─── TEXTAUSZUG

Auszug aus Udo B. Barkmann, Deutsche Mongolistik im Wandel der Zeit, Vortrag zur Jahrestagung der Deutsch-Mongolischen Gesellschaft 2013.  Wir danken für die Genehmigung zum Abdruck.

„Sicher kann man verschiedene Koordinaten des Ursprungs der Mongolistik ausmachen, jedoch wird in jedem Falle deutlich, dass das Motiv, sich mit den Mongolen systematisch zu beschäftigen, ursprünglich kein wissenschaftliches, sondern ein missionarisches war. Zum Beginn des 18. Jahrhunderts zogen protestantische Missionare der Hallenser Pietisten-Schule um August Hermann Francke in die Steppen am Unterlauf der Wolga, um die Kalmücken, die russische Untertanen waren, zum Christentum zu bekehren. Aus den wenigen erhaltenen Unterlagen erfahren wir, dass der Missionar Justus Samuel Scharschmidt um das Jahr 1703 seinen kalmückischen Diener zur Ausbildung in das Hallenser Waisenhaus schickte und dass der Missionar J. Renat A. H. Francke regelmäßig ausführliche Berichte über die Kalmücken, ihre Sprache, Kultur und Religion schickte.

──────

Gib den Satz „Zum Beginn des 18. Jahrhunderts zogen protestantische Missionare der Hallenser Pietisten-Schule um August Hermann Francke in die Steppen am Unterlauf der Wolga, um die Kalmücken, die russische Untertanen waren, zum Christentum zu bekehren.“ aus dem Auszug zur Mongolistik auf Englisch wieder. Die anschließenden Zeilen haben eine andere Herkunft als der Textauszug.

─── BEREITGESTELLTE ZEILEN

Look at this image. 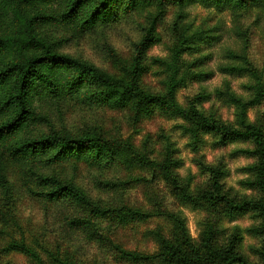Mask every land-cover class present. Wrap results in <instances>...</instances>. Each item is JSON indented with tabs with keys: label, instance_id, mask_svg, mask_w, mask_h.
I'll return each mask as SVG.
<instances>
[{
	"label": "rangeland",
	"instance_id": "rangeland-1",
	"mask_svg": "<svg viewBox=\"0 0 264 264\" xmlns=\"http://www.w3.org/2000/svg\"><path fill=\"white\" fill-rule=\"evenodd\" d=\"M75 1L0 0V41H11L0 45V73L42 54L40 48L21 46L32 36L51 52L109 78L131 79L136 71L145 92L163 97L169 73L162 62H170L173 50L182 46L186 83L177 102L183 108L195 102L204 115L234 128L240 126V109L232 98L248 103L257 95L255 87L264 90V0H247L239 8L202 0L183 5L114 0L93 22L90 15L99 0H83L73 11ZM43 70L55 89L34 81L27 96L30 116L0 138V264H40L10 250L12 243H24L42 264H144L123 259L115 247L157 254L154 234L172 236L173 224L164 213L181 214L194 242L214 226L220 246L233 245L251 264L264 263L258 212L229 219L210 205H182L162 172L139 157L162 162L171 150L172 172L192 194L210 190L208 171L217 170L224 173L220 184L228 198L252 202L260 192L257 160L244 154L255 150L251 140L209 133L193 146L181 129L184 121L163 105L138 116L132 104L119 108L103 102L104 88L74 67L56 64ZM78 78L84 82L74 87ZM17 81L12 74L0 82V127L17 115ZM246 121L264 135V99L247 109ZM52 137L90 138L96 144L63 155L57 146L16 152ZM63 186L81 198L73 193L46 196Z\"/></svg>",
	"mask_w": 264,
	"mask_h": 264
},
{
	"label": "trees",
	"instance_id": "trees-1",
	"mask_svg": "<svg viewBox=\"0 0 264 264\" xmlns=\"http://www.w3.org/2000/svg\"><path fill=\"white\" fill-rule=\"evenodd\" d=\"M150 1L151 0H129L132 5L139 3L146 4ZM165 1L167 0H159V2ZM176 1L183 5L185 4L184 2L188 0ZM246 1L247 0H202L206 5L224 3L237 8ZM82 2L83 0H76L72 10L75 11ZM113 2L114 0H99L98 5L90 15L89 21L93 22V20L100 16L105 8L109 9L108 6ZM12 42L18 44L19 41L14 40ZM7 43H11V41H0V45ZM20 43L21 46L24 47L33 46L34 48H40L42 54L36 58L29 59L26 64L8 68L0 73V82L9 78L12 74L18 75L17 91L13 99L17 107V115L9 123L0 127V138L19 128L25 119L30 116L31 112L27 106V96L34 81L38 80L46 84L49 89H55V82L44 72L43 67H52L56 64H65L74 67L81 75L88 77L90 83H99L104 88V92L101 95H103L102 101L106 104L119 108H124L132 104L133 111L138 116L150 114L154 105H163L172 117L184 121L185 125H183L181 129L190 138L193 146H196L200 142L203 135L209 133L217 134L226 140H251L255 145V150L253 152H244V154L257 160V164L254 167V171L257 175L255 186L260 192V199L252 202H236L228 198L223 193V187L220 184V180L224 176V173L217 170L208 171L212 178L210 190L192 194L189 185L180 182L172 172L175 163L170 157L172 154L171 150H169V156L162 162L150 161L145 156L139 157L142 158L145 165L157 168L162 172L165 181L182 205L192 206L194 208L210 205L214 207V209L220 210V213L229 219L249 211H256L262 219V225L259 231L264 234V135L259 129L246 121L247 109L250 106L260 104L264 99V90L261 86L255 87L254 90H257V95L248 103H243L240 100L232 98L240 109V126L239 128H234L207 117L197 109L195 102L190 103L187 108L181 107L177 102V93L186 83V77L181 75L180 68V57L184 51L182 46L173 50V57L170 62H162V65L165 66L166 71L169 73L167 92L163 97H155L141 88L136 71L132 73L131 79L129 77L123 80H116L99 74L91 67L75 59L51 52L47 46L32 36ZM137 65L138 64H136V67ZM230 70L232 72H236V70L238 72L243 71L241 69ZM83 82V79L78 78L73 82V86L77 87ZM95 144L96 142L90 138L64 139L52 137L22 145L17 148L16 152L26 155L40 150H47L50 146H57L59 154L63 155L65 151H73L74 153L82 148L93 147ZM130 151L132 154L138 156L136 152L134 153V151H132L131 147ZM130 151L128 148V153L132 155ZM66 193H73L78 199L81 198L79 193L65 186L46 196L55 198ZM163 215L173 224L172 236L171 238H166L159 232L154 234V238L158 245L157 254L152 256L140 255L126 252L119 247H115L116 252L123 259L144 264H251L236 251L233 245L220 246L217 243V232L214 226H208V231L202 235L200 241L194 242L190 237L187 221L181 214L164 213ZM9 249L26 253L36 258L38 263L42 264V260L33 254L24 243H12L9 245Z\"/></svg>",
	"mask_w": 264,
	"mask_h": 264
}]
</instances>
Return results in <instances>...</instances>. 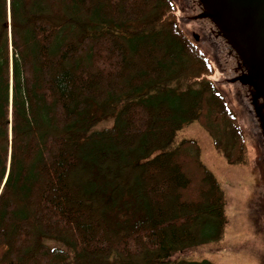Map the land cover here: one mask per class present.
Returning a JSON list of instances; mask_svg holds the SVG:
<instances>
[{
	"label": "trees",
	"instance_id": "1",
	"mask_svg": "<svg viewBox=\"0 0 264 264\" xmlns=\"http://www.w3.org/2000/svg\"><path fill=\"white\" fill-rule=\"evenodd\" d=\"M213 73L174 0H0V264H216L179 253L221 248L228 197L175 140L249 164Z\"/></svg>",
	"mask_w": 264,
	"mask_h": 264
},
{
	"label": "rangeland",
	"instance_id": "2",
	"mask_svg": "<svg viewBox=\"0 0 264 264\" xmlns=\"http://www.w3.org/2000/svg\"><path fill=\"white\" fill-rule=\"evenodd\" d=\"M174 2L180 27L213 65L214 83L237 113L250 160L248 165L227 163L211 135L195 121L176 131L177 142L193 139L199 144L202 160L226 192L229 219L220 249L204 246L179 255L216 264H264V97L243 80L244 62L211 18L203 15L199 0Z\"/></svg>",
	"mask_w": 264,
	"mask_h": 264
},
{
	"label": "water",
	"instance_id": "3",
	"mask_svg": "<svg viewBox=\"0 0 264 264\" xmlns=\"http://www.w3.org/2000/svg\"><path fill=\"white\" fill-rule=\"evenodd\" d=\"M199 2L204 9L203 15L211 18L244 62L247 73L243 80L257 95L264 97V0Z\"/></svg>",
	"mask_w": 264,
	"mask_h": 264
},
{
	"label": "flooded vegetation",
	"instance_id": "4",
	"mask_svg": "<svg viewBox=\"0 0 264 264\" xmlns=\"http://www.w3.org/2000/svg\"><path fill=\"white\" fill-rule=\"evenodd\" d=\"M258 113H260V111H258Z\"/></svg>",
	"mask_w": 264,
	"mask_h": 264
}]
</instances>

──────

### VOLLSTÄNDIGE ANTWORT
At the beginning of the 18th century, Protestant missionaries of the Halle Pietist school around August Hermann Francke went into the steppes on the lower reaches of the Volga to convert the Kalmyks, who were Russian subjects, to Christianity.